◆ **Prompt**
State how many lines in the records below include the word "auswählen". Give nothing but that number.

-- Extracted records follows --

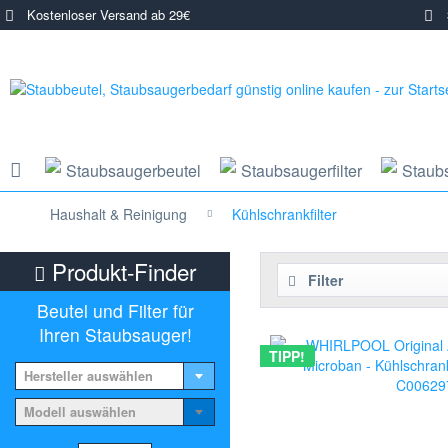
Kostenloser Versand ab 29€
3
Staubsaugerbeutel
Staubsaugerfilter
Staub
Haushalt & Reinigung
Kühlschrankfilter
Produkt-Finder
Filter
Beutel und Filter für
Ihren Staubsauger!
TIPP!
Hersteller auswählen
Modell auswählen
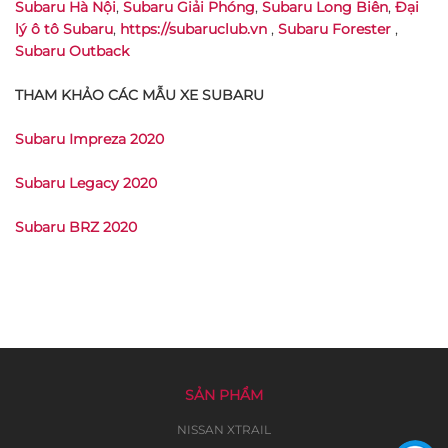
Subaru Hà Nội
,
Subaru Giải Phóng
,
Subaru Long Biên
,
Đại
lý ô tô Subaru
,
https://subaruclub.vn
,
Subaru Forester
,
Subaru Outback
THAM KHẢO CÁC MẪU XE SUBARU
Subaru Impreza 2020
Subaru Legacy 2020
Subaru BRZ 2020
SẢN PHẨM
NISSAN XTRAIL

-- Extracted records concluded --
-- Extracted records follows --

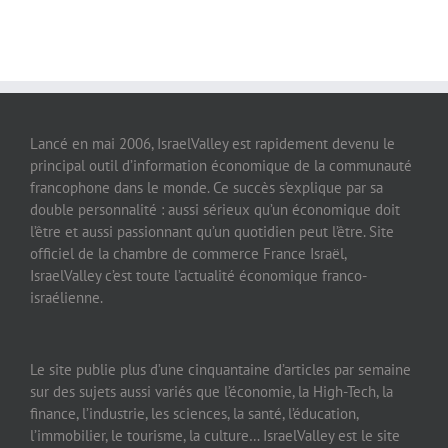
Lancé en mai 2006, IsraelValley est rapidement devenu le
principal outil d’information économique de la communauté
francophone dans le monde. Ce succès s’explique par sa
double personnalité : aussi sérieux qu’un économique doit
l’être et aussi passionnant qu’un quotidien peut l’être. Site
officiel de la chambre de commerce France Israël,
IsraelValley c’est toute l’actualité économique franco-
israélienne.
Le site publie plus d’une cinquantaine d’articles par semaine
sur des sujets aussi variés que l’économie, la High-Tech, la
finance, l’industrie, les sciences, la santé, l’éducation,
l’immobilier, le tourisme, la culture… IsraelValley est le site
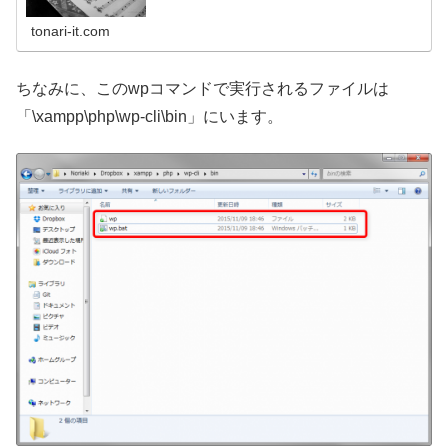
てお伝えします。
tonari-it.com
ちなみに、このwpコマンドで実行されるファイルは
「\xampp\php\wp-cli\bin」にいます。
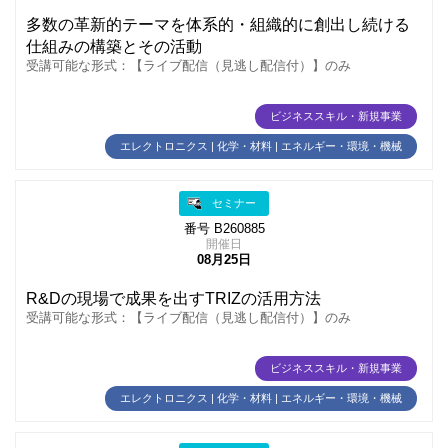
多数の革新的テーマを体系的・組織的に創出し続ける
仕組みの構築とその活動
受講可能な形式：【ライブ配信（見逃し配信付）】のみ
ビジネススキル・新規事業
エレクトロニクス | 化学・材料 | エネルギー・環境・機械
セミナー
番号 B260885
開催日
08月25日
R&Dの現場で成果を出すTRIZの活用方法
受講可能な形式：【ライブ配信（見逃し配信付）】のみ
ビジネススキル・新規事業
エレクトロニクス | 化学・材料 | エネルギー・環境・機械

-- Extracted records concluded --

◆ **Problem solution**
2